Gambar-gambar menggambarkan bagaimana konektivitas antara padang lamun, hutan bakau, dan terumbu karang dapat mempengaruhi ukuran dan kepadatan ikan (misalnya, geraman dan parrotfish). Top - Mangrove Hadir: Huruf merah "A" menunjukkan dengungan remaja, setelah mencapai ukuran tertentu di padang lamun, pindah ke hutan bakau (B). Hutan bakau berfungsi sebagai habitat pembibitan menengah sebelum ikan bermigrasi ke patch reefs (C), dan biomassa ikan secara signifikan ditingkatkan pada patch reefs (C), forereefs dangkal (D), dan Montastrea terumbu (E). Beberapa ikan (P), seperti spesies parrotfish tertentu, Scarus guacamaia, Tergantung pada hutan bakau dan tidak terlihat di mana mangrove tidak ada. Bawah - Mangrove Tidak Ada: Jika bakau tidak ada, maka ikan bergerak langsung dari lamun ke karang tambalan, muncul di tambalan karang (G) pada ukuran yang lebih kecil dan pada kepadatan yang lebih rendah, sehingga lebih rentan terhadap pemangsaan. Dimodifikasi dari Mumby et al. 2004. Sumber: Peter Mumby

Pantai dan Bukit Pasir

Garis pantai adalah zona dinamis. Gangguan ke daerah-daerah ini dapat menyebabkan erosi pantai, perubahan siklus alami akumulasi dan erosi pasir di sepanjang pantai, meningkatnya kekeruhan air pantai, atau bahkan melumpuhkan karang hidup dengan sedimen yang berlebihan. Habitat yang berdekatan berkontribusi terhadap berbagai jenis dan jumlah larva untuk sistem terumbu, dan mungkin menunjukkan kerentanan yang berbeda terhadap pemutihan. Karena itu, penting untuk mengidentifikasi terumbu ini dan memasukkan beberapa contoh masing-masing di kawasan lindung, bila memungkinkan.
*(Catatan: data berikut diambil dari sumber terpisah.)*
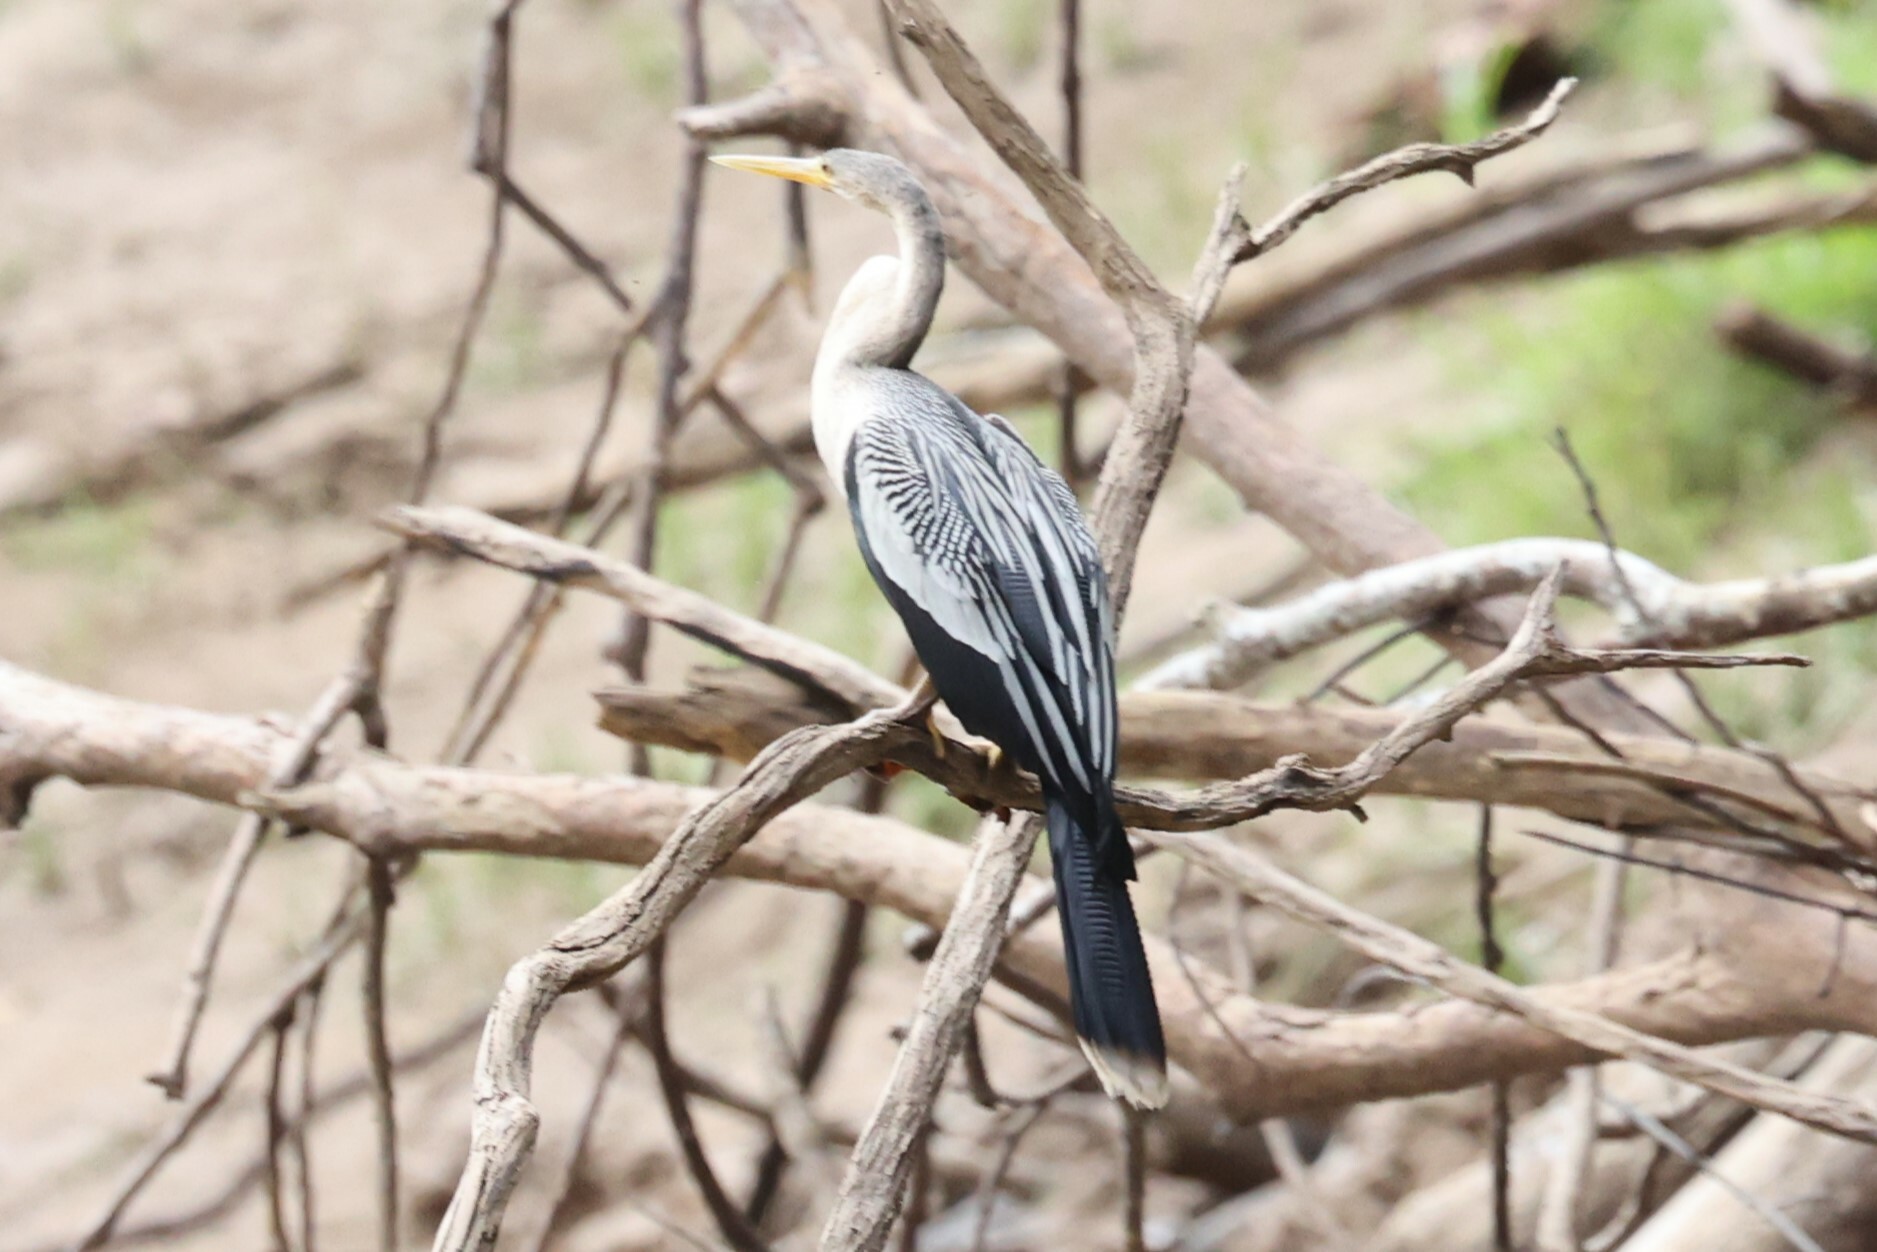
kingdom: Animalia
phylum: Chordata
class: Aves
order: Suliformes
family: Anhingidae
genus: Anhinga
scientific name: Anhinga anhinga
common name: Anhinga
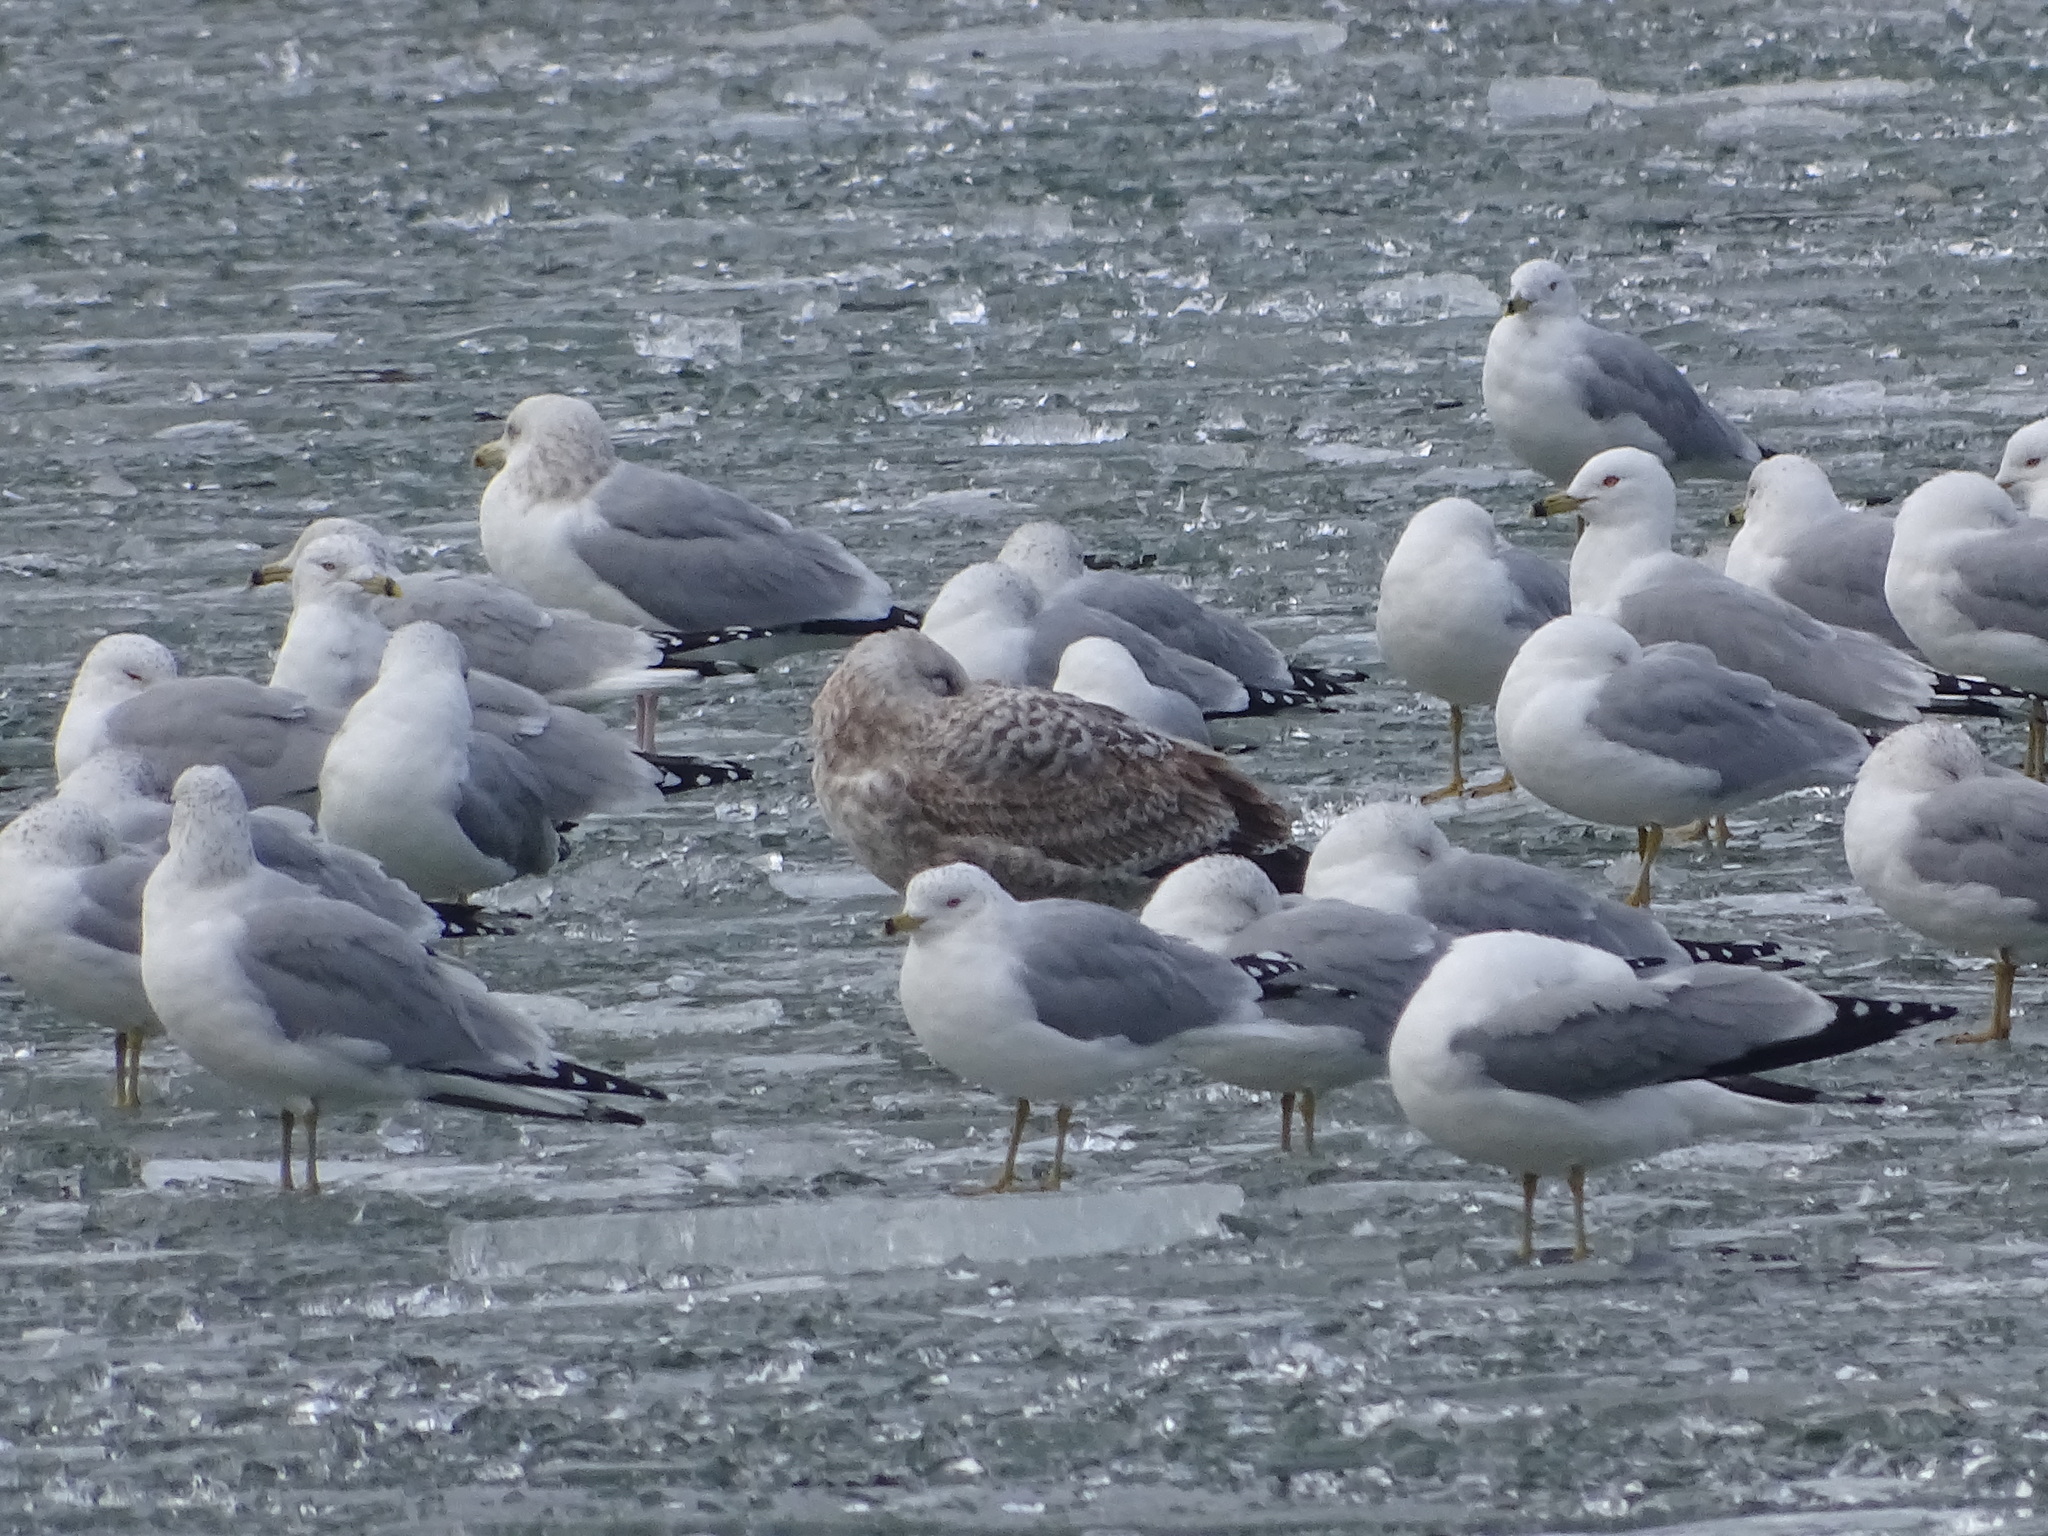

Ekosistem terumbu meluas melampaui batas fisiknya untuk memasukkan habitat tetangga yang berinteraksi dengannya, terutama padang lamun, laguna karang belakang, dan hutan bakau yang menyediakan pembibitan ikan yang penting. Semua habitat yang terhubung ini perlu dipertimbangkan dan dikelola sebagai bagian dari unit fungsional tunggal. Foto © Jason Valdez / Marine Photobank

Konektivitas dan Proses Ekologis

Studi terbaru mendiskusikan pentingnya menggabungkan konektivitas ke dalam perencanaan konservasi. ref Studi kasus ini menunjukkan bagaimana proses ekologis (misalnya, konektivitas di antara habitat) dapat diintegrasikan ke dalam alat pendukung keputusan seperti algoritma pemilihan cadangan (misalnya, MARXAN) untuk membantu meningkatkan kinerja kawasan lindung. Upaya semacam itu penting untuk membantu para manajer berintegrasi manajemen berbasis ekosistem ke dalam desain kawasan lindung laut.

Untuk panduan terbaru tentang pengintegrasian pola penyebaran larva dan pergerakan ikan terumbu karang ke dalam desain cagar laut, klik disini.